15. The biological tissue screening device according to claim 14, wherein the central processing module stores information on qualified thickness of the biological tissue in advance, and when the data acquisition module transmits the acquired information to the central processing module, the central processing module compares the pre-stored information on qualified thickness to identify the received information on qualified thickness of the biological tissue and mark an area on the biological tissue with qualified thickness; when there is no area of acceptable thickness on the biological tissue, the central processing module issues an alarm and the movable platform transfers the biological tissue to a waste module.

16. The biological tissue screening apparatus according to claim 15, wherein the area of the map that is qualified in thickness and appearance is marked with a color, and the central processing module transfers the map of the marked color to the cutting module, and the biological tissue a that is qualified in thickness and appearance is cut out by the cutting module.

17. The apparatus according to claim 16, wherein the movable platform transfers the biological tissue a to the flexibility testing module, and detects the flexibility of the biological tissue a, and when the flexibility value of the biological tissue a is within a threshold range pre-stored in the flexibility testing module, the flexibility of the biological tissue a is tested to be qualified; and when the deflection value of the biological tissue A is not within the threshold range of the deflection test module, the deflection test of the biological tissue A fails.
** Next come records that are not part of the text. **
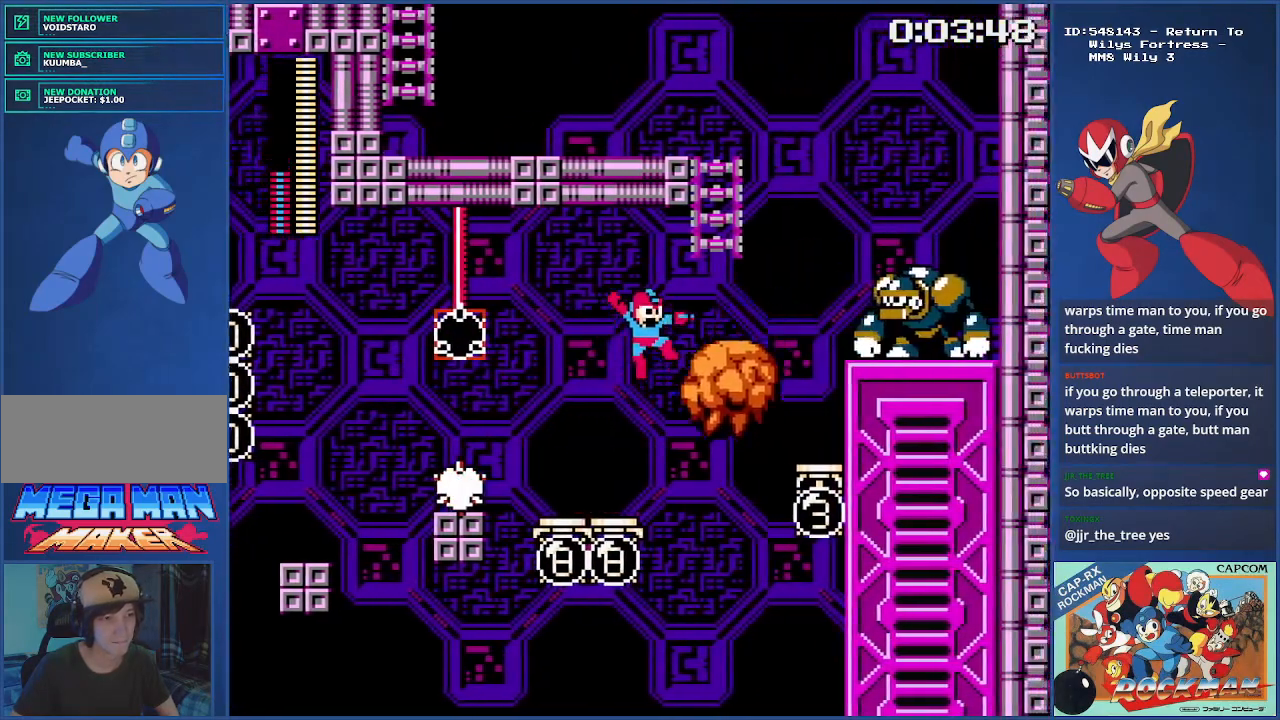
{"buttons": ["CROSS", "DPAD_UP"], "events": [[17, "SQUARE", "down"], [134, "SQUARE", "up"], [217, "SQUARE", "down"], [300, "DPAD_UP", "down"], [317, "SQUARE", "up"], [451, "DPAD_RIGHT", "up"]]}
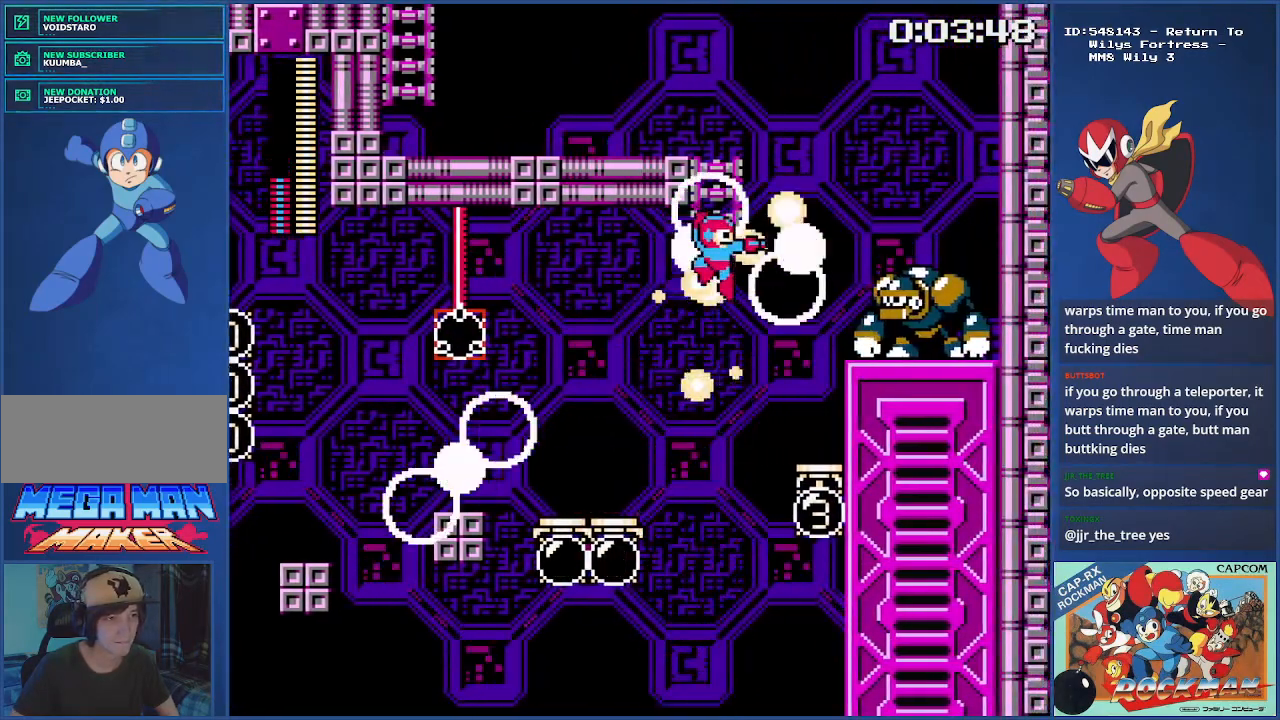
{"buttons": ["DPAD_UP"], "events": [[100, "CROSS", "up"]]}
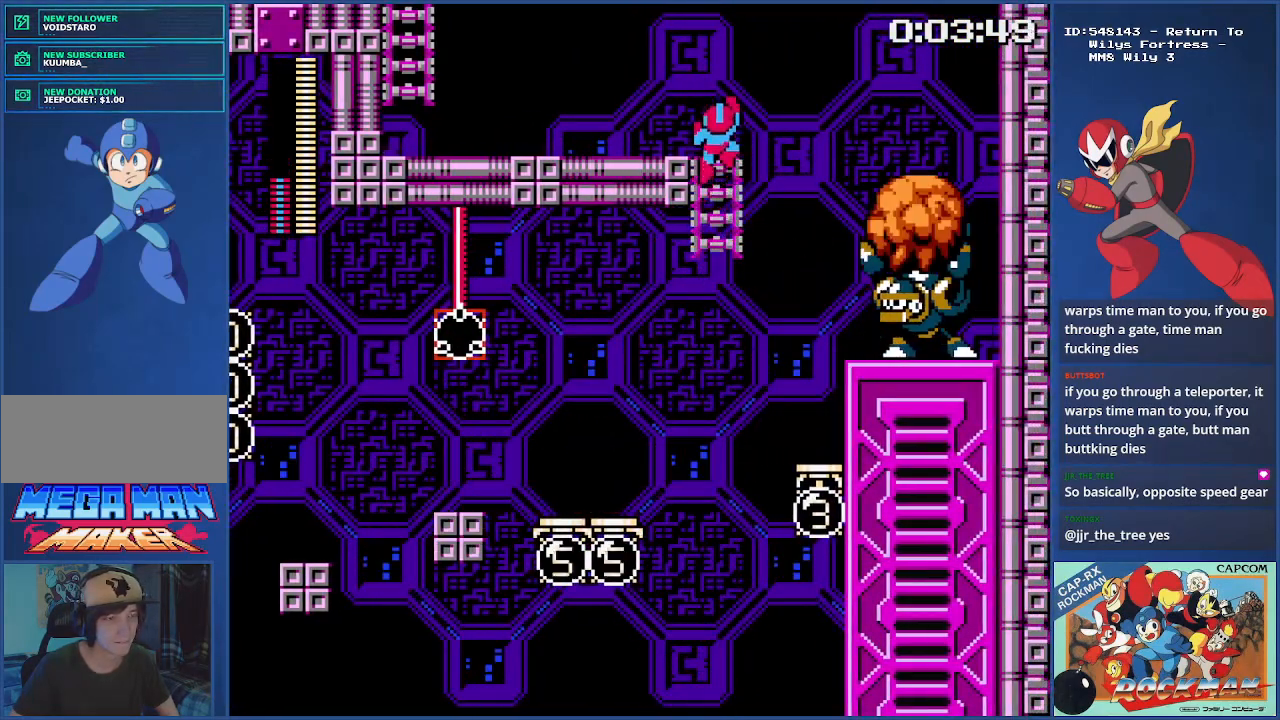
{"buttons": ["DPAD_LEFT"], "events": [[116, "DPAD_LEFT", "down"], [166, "DPAD_UP", "up"]]}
18. The biological tissue screening apparatus according to claim 16, wherein said storage module includes a verification unit and a grouping unit,

19. The apparatus as claimed in claim 16, wherein the movable platform further comprises a mechanical unit, and when the module for testing the flexibility of the biological tissue a is used, the mechanical unit adjusts the position of the biological tissue a so that the module for testing the flexibility of the biological tissue a can test the flexibility of the biological tissue a.

20. The device of any one of claims 12-19, further comprising a control module configured to control the operation of the movable platform, the data acquisition module, the central processing module, the cutting module, the flexibility testing module, the storage module, and the waste module.